*THINGS TO DO:*
1. Answer these about the passage on the supply voltage circuit:
(a) What is the energy supplied by the prior art supply voltage circuit when it cannot oscillate?
(b) In the German Patent Application mentioned, what form does the starting network take?
(c) What does the accompanying drawing show?
2. Please output the text of the supply voltage circuit passage from "The invention is" up to and including "first controllable switch.", with no changes.

*PASSAGE GIVEN:*

The invention is based on the recognition that the prior art supply voltage circuit cannot oscillate, so that the energy supplied by it is zero, if the control voltage obtains a value as referred to, while the starting network is connected in such a manner that in the stand-by state no current can flow through it to the control electrode of the first controllable switch.
It should be noted that in the said German Patent Application the starting network is in the form of a resistor which is connected to an unstabilized input d.c. voltage. It is, however, known, for example, from German Patent Specification No. 2,417,628 to employ for this purpose a rectifier network connected to an a.c. voltage from which the said input d.c. voltage is derived by rectification.
The invention will now be further described by way of example with reference to the accompanying drawing, which shows a basic circuit diagram of a switched-mode self-oscillating supply voltage circuit.

*DATASET SECTION:*

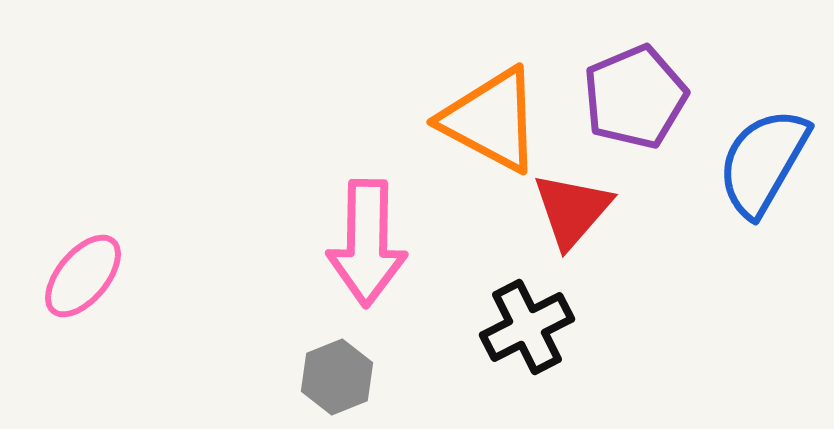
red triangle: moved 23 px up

*THE RESULTS:*
1.
(a) Zero.
(b) A resistor connected to an unstabilized input d.c. voltage.
(c) A basic circuit diagram of a switched-mode self-oscillating supply voltage circuit.

2.
The invention is based on the recognition that the prior art supply voltage circuit cannot oscillate, so that the energy supplied by it is zero, if the control voltage obtains a value as referred to, while the starting network is connected in such a manner that in the stand-by state no current can flow through it to the control electrode of the first controllable switch.